Provided by the Entity's Management 

In a compilation engagement, a CPA prepares monthly, quarterly, or annual financial statements.  However, he or she offers no assurance as to whether material, or significant changes are necessary for the statements to be in conformity with generally accepted accounting principles (or another comprehensive basis of accounting, such as the cash or tax basis) , the set of rules regarding financial accounting and reporting.  During a compilation, the CPA simply arranges the data in a conventional financial statement format and does not probe beneath the surface unless he or she becomes aware that the information management provided is in error or incomplete. However, before agreeing to perform a compilation, a CPA takes a "common sense" look at the organization's accounting system to decide whether the client needs other accounting services, such as help in adjusting the accounting records. 

Here's What a Compilation Entails: 

The CPA becomes familiar with the accounting principles and practices common to the client's industry and acquires a general understanding of the client's transactions and how they are recorded. 

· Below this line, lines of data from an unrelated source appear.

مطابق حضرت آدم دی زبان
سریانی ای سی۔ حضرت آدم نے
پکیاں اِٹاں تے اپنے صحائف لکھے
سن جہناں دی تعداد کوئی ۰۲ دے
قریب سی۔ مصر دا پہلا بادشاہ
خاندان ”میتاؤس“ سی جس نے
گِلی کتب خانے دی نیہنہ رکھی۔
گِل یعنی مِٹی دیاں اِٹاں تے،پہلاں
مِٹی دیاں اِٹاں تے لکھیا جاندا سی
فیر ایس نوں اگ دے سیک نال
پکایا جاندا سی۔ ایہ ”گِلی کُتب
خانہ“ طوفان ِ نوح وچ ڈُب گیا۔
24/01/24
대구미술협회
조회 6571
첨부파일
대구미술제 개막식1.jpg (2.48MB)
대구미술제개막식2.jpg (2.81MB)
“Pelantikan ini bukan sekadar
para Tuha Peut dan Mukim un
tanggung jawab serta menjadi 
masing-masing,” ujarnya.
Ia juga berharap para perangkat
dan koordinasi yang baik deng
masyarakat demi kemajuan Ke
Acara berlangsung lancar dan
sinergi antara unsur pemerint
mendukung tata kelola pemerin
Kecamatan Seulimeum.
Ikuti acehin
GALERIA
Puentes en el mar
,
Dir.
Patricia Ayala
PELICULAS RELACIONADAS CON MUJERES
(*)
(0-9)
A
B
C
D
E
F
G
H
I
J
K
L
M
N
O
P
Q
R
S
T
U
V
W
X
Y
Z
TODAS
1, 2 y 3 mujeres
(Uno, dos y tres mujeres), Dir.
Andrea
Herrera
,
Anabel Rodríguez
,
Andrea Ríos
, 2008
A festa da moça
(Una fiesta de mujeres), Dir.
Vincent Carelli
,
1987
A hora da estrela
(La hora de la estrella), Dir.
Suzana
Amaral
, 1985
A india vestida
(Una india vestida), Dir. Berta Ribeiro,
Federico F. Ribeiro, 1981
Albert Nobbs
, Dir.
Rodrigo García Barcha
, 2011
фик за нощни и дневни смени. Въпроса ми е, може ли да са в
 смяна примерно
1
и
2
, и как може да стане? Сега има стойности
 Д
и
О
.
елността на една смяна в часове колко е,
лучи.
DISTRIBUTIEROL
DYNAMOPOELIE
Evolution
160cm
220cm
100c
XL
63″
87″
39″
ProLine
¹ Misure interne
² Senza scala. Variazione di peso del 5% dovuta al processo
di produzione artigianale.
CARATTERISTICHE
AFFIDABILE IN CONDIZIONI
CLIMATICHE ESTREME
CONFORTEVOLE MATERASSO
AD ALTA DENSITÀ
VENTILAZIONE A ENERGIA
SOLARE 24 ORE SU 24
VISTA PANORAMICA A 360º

After compiling the financial statements, the CPA is obliged to read them and consider whether they are appropriate in form and free from obvious material errors.  The CPA then issues a standard report that says, in effect, that the financial statements were compiled, but because they were not audited or reviewed, no opinion is expressed. 

Compilation standards permit an accountant to compile financial statements that omit footnote disclosures required by generally accepted accounting principles or another comprehensive basis of accounting.  This is allowable as long as the omission is clearly indicated in the report and there is no intent to mislead users.  However, when footnote disclosures have been left out, the CPA adds a third paragraph to the compilation report stating that management has elected to omit disclosures normally required by generally accepted accounting principles.  This paragraph lets the user know that if the financial statements contained that information, it might affect the user's conclusions. 

A compilation is sufficient for many private companies.  However, if a business needs to provide some degree of assurance to outside groups that its financial statements are reliable, it may be necessary to engage a CPA to perform a review.